Below is federal data on the loans students use to pay for Rockford University, including completion-adjusted borrowing and a standard repayment estimate. These figures are reported by the Department of Education and IPEDS.
Looking at the entering class at Rockford, 56% of incoming undergraduates borrow in year one, for an average of $7,470 each, across private and federal loan sources.
Federal loans alone average $5,310, equal to roughly 96.5% of the $5,500 federal limit that applies to a typical first-year dependent borrower. Be aware: the undergraduate-wide averages below exclude private loans, while this freshman number includes them.
Looking at all undergraduates at Rockford, freshmen included, 58% rely on federal student loans toward their education, borrowing on average $6,909 annually. That is 30.1% greater than the $5,310 borrowed by freshmen.
At a steady annual pace, that totals around $13,818 in two years and roughly $27,636 across a four-year program. This assumes steady federal borrowing and leaves out private and Parent PLUS loans.
| Undergraduate federal borrowing | Value |
|---|---|
| Share using federal loans | 58% |
| Average federal loan per year | $6,909 |
| Undergraduates with a federal loan | 553 |
| Total federal loans (one year) | $3,820,839 |
Graduating and withdrawing students at Rockford carry a median federal debt of $15,000 in federal borrowing.
| Borrower group | Median federal debt |
|---|---|
| All federal borrowers | $15,000 |
| Students who completed (graduates) | $22,274 |
| Students who withdrew | $5,500 |
Debt carried by students who withdrew is a key risk signal — these borrowers owe money without having earned the credential.

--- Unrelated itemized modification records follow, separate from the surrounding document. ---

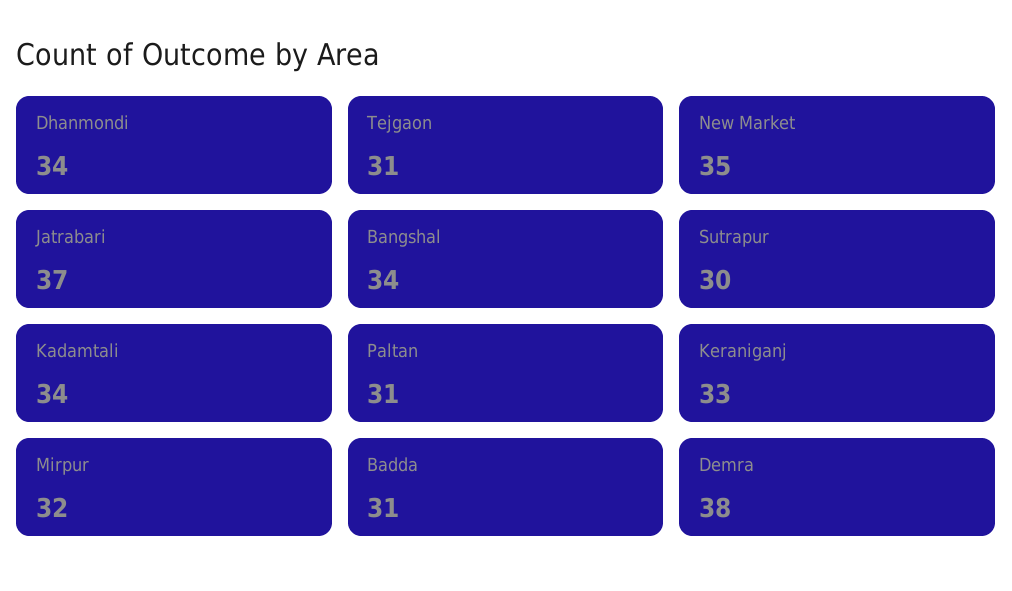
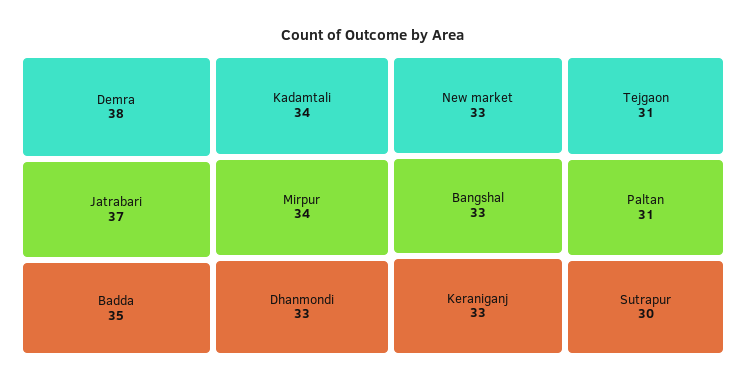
  {
-   "Dhanmondi": 34,
+   "Dhanmondi": 33,
    "Tejgaon": 31,
-   "New Market": 35,
+   "New Market": 33,
    "Jatrabari": 37,
-   "Bangshal": 34,
+   "Bangshal": 33,
    "Sutrapur": 30,
    "Kadamtali": 34,
    "Paltan": 31,
    "Keraniganj": 33,
-   "Mirpur": 32,
+   "Mirpur": 34,
-   "Badda": 31,
+   "Badda": 35,
    "Demra": 38
  }

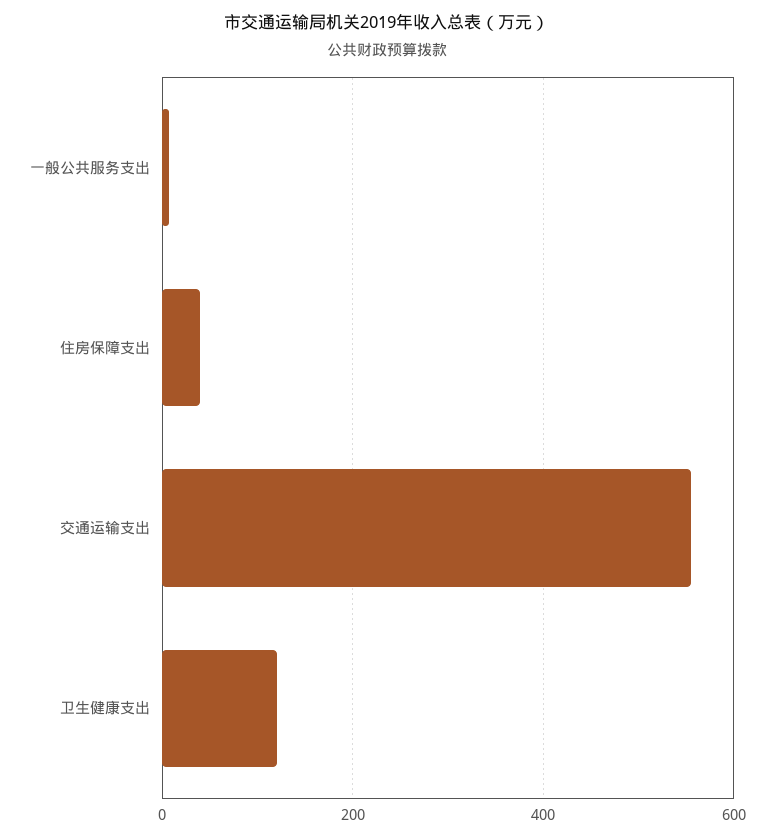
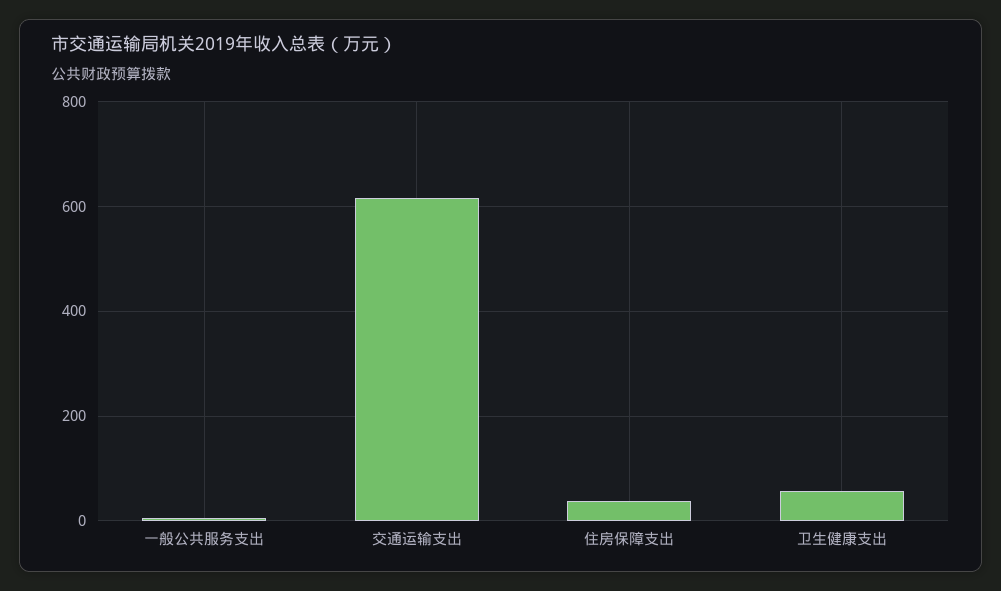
  {
    "一般公共服务支出": 0,
    "住房保障支出": 40,
-   "交通运输支出": 560,
+   "交通运输支出": 620,
-   "卫生健康支出": 120
+   "卫生健康支出": 60
  }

Half of all borrowers fall between the 25th and 75th percentiles shown below for Rockford.
| Percentile | Cumulative Federal Debt |
|---|---|
| 10th percentile (lowest-debt students) | $4,750 |
| 25th percentile | $8,250 |
| 75th percentile | $28,500 |
| 90th percentile (highest-debt students) | $35,000 |
The spread between the lowest- and highest-debt deciles summarizes how variable outcomes are at Rockford.
PLUS loans — taken out by parents or graduate students — add to the total cost of attendance financed by debt at Rockford.
| Group | Borrowers | Median debt incl. PLUS |
|---|---|---|
| All borrowers | 291 | $18,182 |
| Completed (graduates) | 135 | $22,982 |
| Did not complete | 156 | $15,185 |
On a standard 10-year plan, the median completing borrower would pay about $273.28/mo.
Stafford loans are the federal direct-loan program most undergraduates use. The breakdown below separates borrowers who used Stafford loans from those who did not at Rockford.
Current-Year Stafford Borrowers
| Cohort | Borrowers | Median debt incl. PLUS |
|---|---|---|
| Stafford loan this year | 247 | $18,543 |
| No Stafford loan this year | 44 | $15,062 |
The indicators below describe what the typical debt costs to pay back at Rockford.
Defaulting means failing to repay a federal student loan, which carries serious credit consequences. The federal two-year cohort default rate for Rockford appears below.
| Metric | Value |
|---|---|
| 2-year cohort default rate | 4.9% |
| Borrowers in the cohort | 448 |
This rate follows a borrower cohort from the start of repayment through the two-year window the Department of Education uses.
The breakdowns below show median federal debt by income, first-generation status, and dependency.
Borrowing by Income Tier
| Income tier | Median federal debt |
|---|---|
| Low income | $18,204 |
| Middle income | $15,000 |
| High income | $13,000 |
First-Generation Comparison
| Cohort | Median federal debt |
|---|---|
| First-generation students | $15,000 |
| Continuing-generation students | $13,000 |
Dependent vs Independent Borrowers
| Cohort | Median federal debt |
|---|---|
| Dependent students | $13,000 |
| Independent students | $25,000 |
Federal data publishes the following gap measures for Rockford.
The Difference Between Subsidized and Unsubsidized Loans
With an unsubsidized loan, interest starts adding up the day the loan is disbursed, including during school. Subsidized loans, by contrast, do not accrue interest while you are enrolled at least half-time, which makes them the less expensive option when you qualify.
Important to Remember
Federal student loans are not discharged in bankruptcy in all but the rarest cases, and the government can withhold part of your income or tax refund if you default.
References
More about our data sources and methodologies.